Pelajaran ekonomi, pelajaran yang
luar biasa membuat ngantuk. Dari pada mendengar penjelasan guru yang ngaro
ngidul, aku memilih untuk mengobrol dengan teman sebangkuku.
" eh by, aku mau cerita, tapi
maaf ya sebelumnya, " ujarnya.
" Ternyata aku salah."
Dia mulai berbisik. " Ternyata Vian sukanya bukan sama kamu."
"Hah?"
" Kemarin aku kan pulang
sore, terus aku ngeliat Vian masih disekolah. Ternyata dia nungguin Dewi, terus
nganter Dewi pulang. Kayaknya bener deh mereka saling suka."
How it can be...
" Aku udah tau kok,"
ujarku bohong.
"Bener kan? Dari awal udah
kubilang, Vian nggak mungkin suka sama aku." Lagi lagi aku hanya bisa
tersenyum.
Kini aku sadar, semuanya salah.
Namun apa daya, hanya bisa pasrah.
Tak mampu berkata-kata lagi, cukup sudah.
Aku kalah.
Kenapa? Kenapa harus Dewi? Mungkin
kalau orang lain aku masih bisa terima, tapi ini Dewi! Hanya Dewi yang tahu
perasaanku terhadap Vian, dan sekarang? Hatiku remuk, sulit di percaya. Dewi
dan Vian saling suka?? Aah.. Kenapa aku tidak menyadarinya? Mereka memang dekat
sekali, namun aku tidak memerhatikan hal itu. Dan Dewi kenapa nggak bilang dari
awal kalau dia juga suka sama Vian? Mungkin kalau dia jujur, aku nggak akan
sesakit ini.
" Eby, soal nomor tiga pakai
cara yang mana?" Vian tiba- tiba menengok kebelakang dan bertanya.

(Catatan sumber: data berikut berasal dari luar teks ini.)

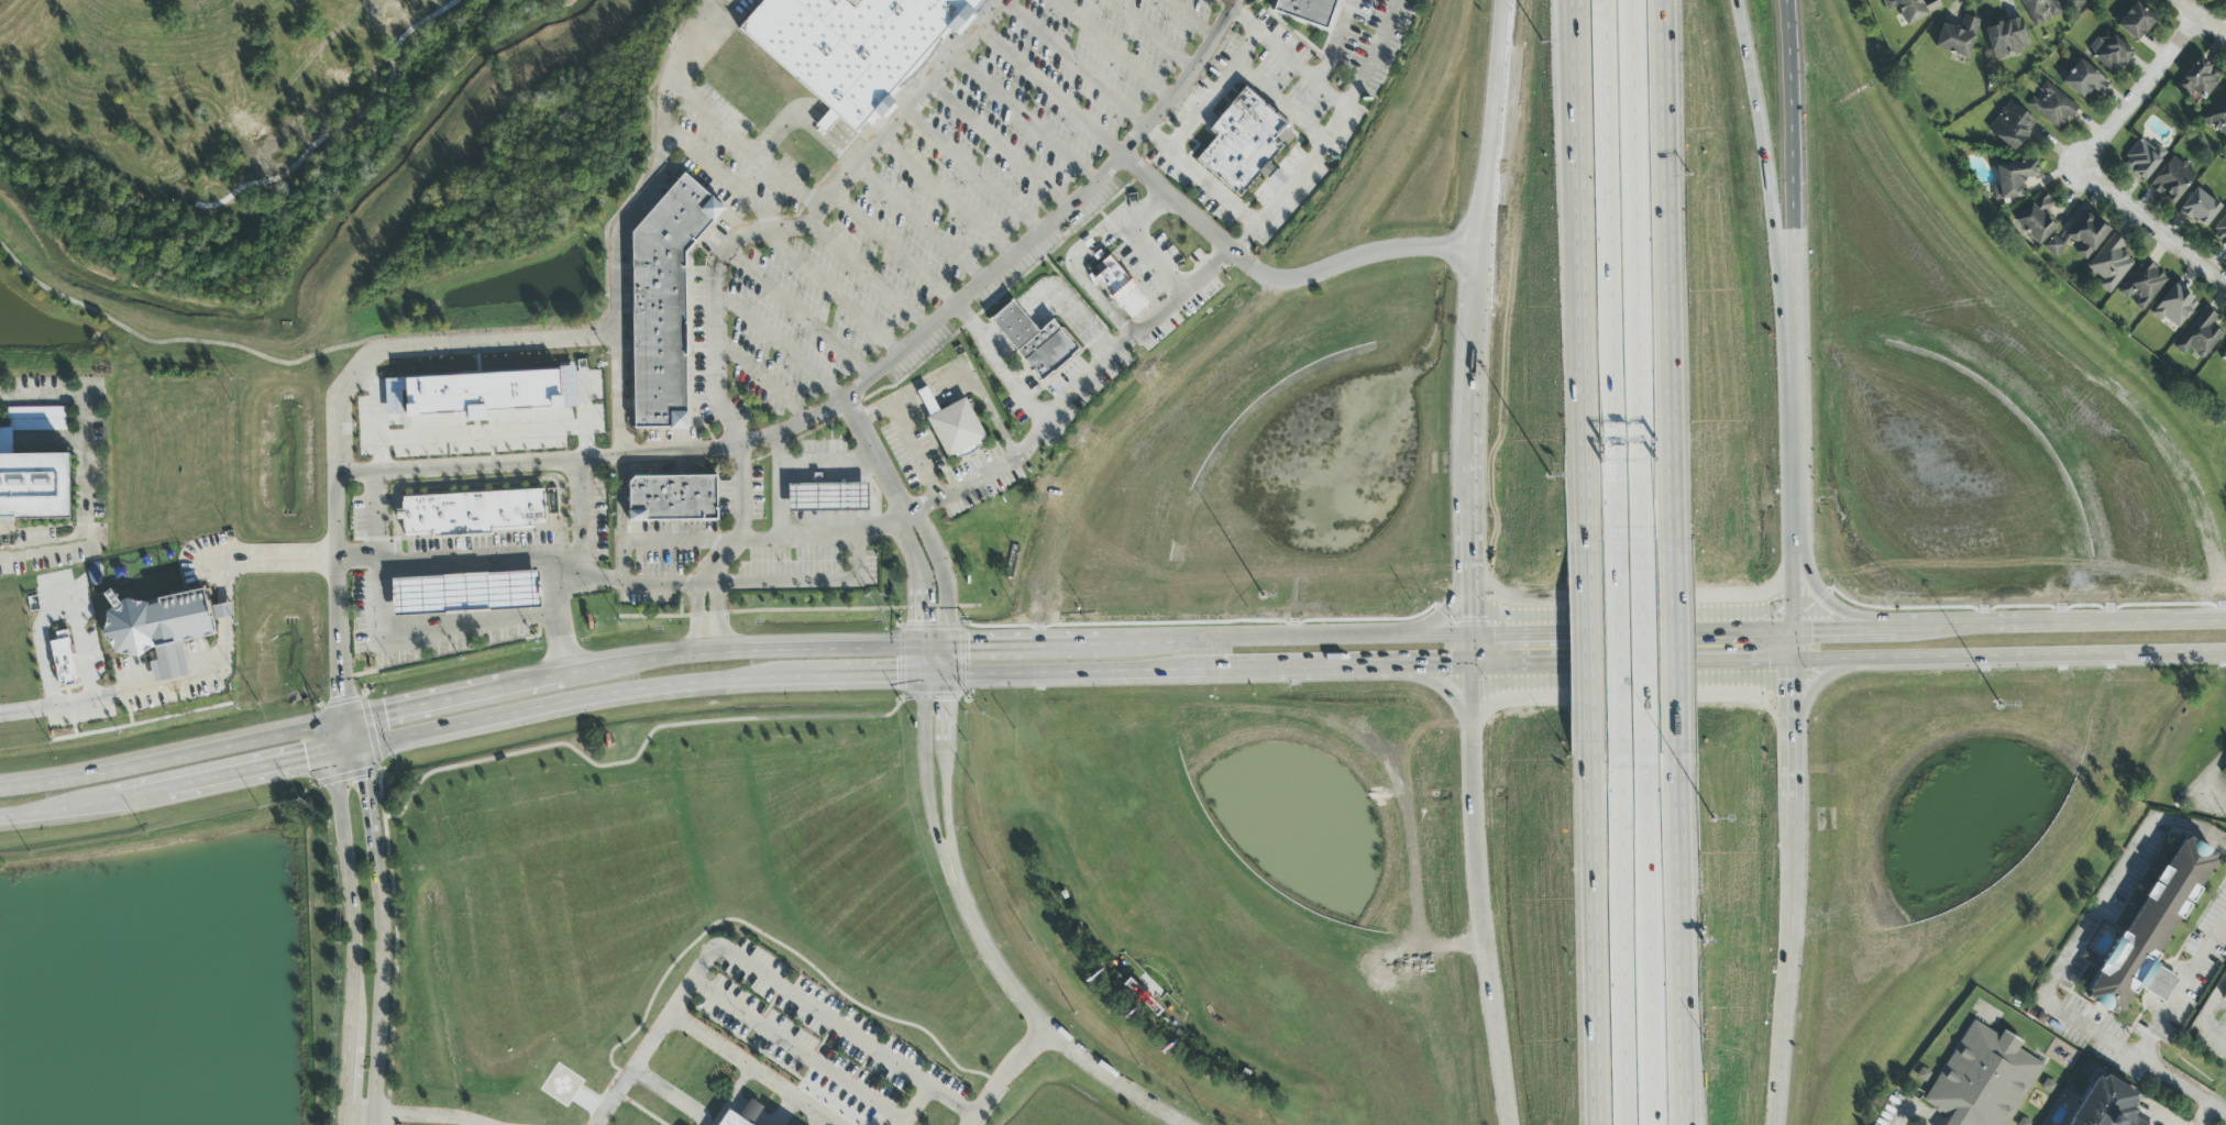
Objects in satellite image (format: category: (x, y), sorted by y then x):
building: (2074, 4)
building: (1912, 8)
building: (1308, 10)
building: (2040, 10)
road: (1194, 18)
road: (2201, 19)
road: (1342, 20)
building: (2135, 22)
road: (1156, 32)
road: (1378, 35)
building: (1957, 37)
building: (2006, 38)
building: (855, 44)
road: (1114, 48)
building: (2109, 52)
road: (1324, 60)
road: (1072, 63)
road: (1669, 74)
road: (1676, 74)
building: (2083, 80)
building: (2199, 80)
road: (1356, 87)
road: (1051, 88)
road: (2138, 91)
road: (1215, 92)
road: (1279, 103)
building: (2051, 106)
building: (2217, 115)
road: (1025, 116)
road: (826, 120)
road: (1339, 120)
road: (784, 121)
building: (2011, 126)
road: (846, 139)
building: (1242, 139)
road: (1497, 139)
road: (744, 142)
road: (1000, 143)
building: (2143, 159)
road: (974, 168)
road: (1792, 169)
road: (1198, 176)
road: (724, 177)
building: (2012, 179)
building: (1275, 180)
building: (2172, 180)
road: (948, 194)
building: (2199, 208)
road: (627, 217)
building: (2035, 220)
road: (920, 221)
road: (808, 225)
road: (2154, 229)
building: (2220, 232)
road: (1571, 236)
building: (2080, 237)
road: (1137, 240)
road: (892, 249)
river: (303, 258)
building: (2110, 264)
road: (1580, 270)
road: (1607, 271)
road: (1636, 271)
road: (1082, 276)
road: (870, 277)
road: (1279, 280)
building: (2143, 285)
building: (1120, 287)
road: (834, 291)
road: (1474, 299)
building: (666, 301)
building: (2174, 307)
road: (802, 310)
road: (1070, 310)
road: (2036, 322)
road: (1014, 323)
road: (457, 333)
building: (2200, 336)
building: (1035, 340)
road: (995, 341)
road: (778, 344)
road: (1672, 344)
road: (430, 346)
building: (2224, 358)
road: (998, 361)
road: (1470, 377)
road: (759, 380)
road: (976, 386)
road: (860, 387)
road: (1069, 389)
building: (479, 394)
road: (52, 397)
road: (376, 404)
road: (884, 404)
building: (36, 414)
road: (1126, 424)
building: (956, 427)
road: (482, 432)
building: (6, 439)
road: (42, 440)
road: (1795, 445)
road: (913, 449)
road: (878, 455)
road: (829, 463)
road: (780, 486)
building: (34, 487)
building: (674, 497)
building: (818, 497)
road: (1470, 499)
building: (474, 511)
road: (86, 513)
road: (740, 523)
road: (824, 532)
road: (585, 535)
road: (681, 541)
road: (621, 544)
road: (260, 551)
road: (462, 558)
road: (942, 575)
road: (920, 580)
gas station: (467, 593)
road: (338, 594)
building: (418, 597)
road: (1793, 597)
road: (1635, 603)
road: (804, 605)
road: (1471, 607)
road: (1444, 609)
road: (228, 611)
road: (55, 612)
road: (1906, 614)
road: (558, 615)
road: (719, 616)
road: (696, 618)
traffic signals: (1471, 620)
road: (2137, 622)
traffic signals: (922, 623)
road: (1972, 625)
road: (392, 628)
building: (160, 629)
road: (1844, 629)
traffic signals: (1812, 631)
road: (1632, 635)
traffic signals: (1494, 637)
road: (1435, 638)
road: (1336, 640)
road: (1242, 642)
traffic signals: (967, 647)
road: (976, 647)
road: (1587, 647)
road: (1676, 647)
road: (1643, 648)
road: (1618, 649)
road: (2009, 655)
building: (63, 659)
traffic signals: (1767, 660)
road: (656, 661)
road: (946, 661)
road: (922, 662)
road: (1632, 664)
road: (1343, 666)
road: (1439, 666)
traffic signals: (1452, 667)
road: (1251, 670)
road: (1084, 671)
road: (934, 674)
road: (879, 675)
traffic signals: (893, 675)
road: (792, 677)
road: (1825, 677)
road: (191, 680)
road: (715, 681)
traffic signals: (1793, 681)
road: (1443, 684)
road: (1471, 684)
road: (1793, 689)
road: (634, 690)
road: (456, 694)
road: (1631, 696)
traffic signals: (338, 698)
road: (58, 701)
traffic signals: (945, 706)
traffic signals: (382, 709)
road: (526, 709)
road: (438, 729)
road: (361, 745)
road: (624, 756)
road: (171, 759)
traffic signals: (303, 759)
road: (274, 767)
road: (945, 767)
road: (1795, 768)
building: (2224, 769)
road: (924, 770)
road: (2209, 776)
traffic signals: (366, 781)
road: (2209, 799)
road: (117, 802)
road: (354, 918)
road: (383, 918)
road: (1481, 921)
road: (2089, 926)
building: (2155, 929)
road: (756, 931)
road: (1594, 939)
road: (1649, 940)
road: (1684, 940)
road: (1623, 941)
road: (1789, 962)
road: (401, 965)
road: (758, 968)
road: (2160, 984)
road: (2182, 990)
building: (2224, 996)
building: (2225, 1001)
road: (2219, 1003)
road: (2203, 1016)
road: (1035, 1019)
parking lot: (816, 1042)
road: (819, 1065)
road: (759, 1068)
road: (1005, 1077)
building: (1982, 1079)
helipad: (560, 1085)
road: (2182, 1087)
road: (672, 1094)
building: (2105, 1104)
road: (634, 1106)
road: (1916, 1109)
building: (744, 1114)
road: (2159, 1114)
road: (2205, 1116)
road: (424, 1117)
road: (354, 1123)
road: (902, 1123)
building: (788, 1124)

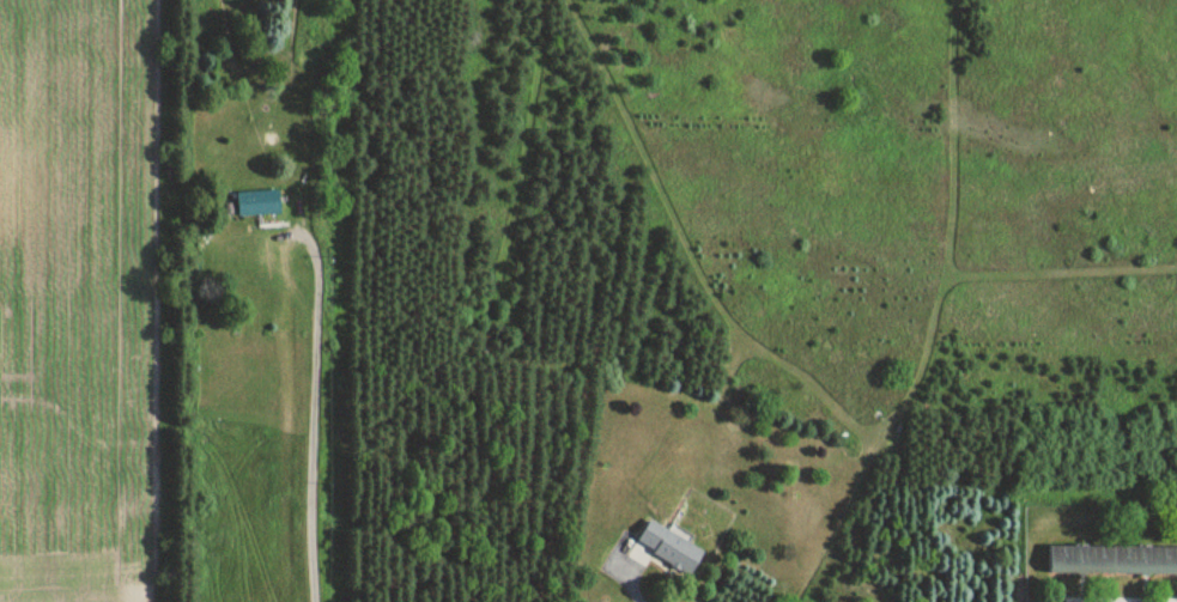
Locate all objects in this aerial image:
building: (257, 205)
road: (314, 410)
building: (664, 549)
building: (1112, 562)
road: (627, 585)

" Cari aja, di LKS kan ada,
yan.." jawabku sekenanya
Cukup sudah, aku salah, aku kalah,
aku pasrah. Aku takkan mungkin membenci mereka berdua, terutama Dewi. Aku nggak
punya alasan untuk membenci Vian, dan aku sungguh tak bisa membenci Dewi. Dewi
sudah seperti saudaraku, dan mustahil bagiku untuk menutup hatiku begitu saja.
Tidak, aku takkan menangis, aku tahu mereka memang sudah seharusnya terikat.
Aku tak pernah mengharapkanku balasanmu.
Karena cukup bagiku memandang hangatnya senyummu.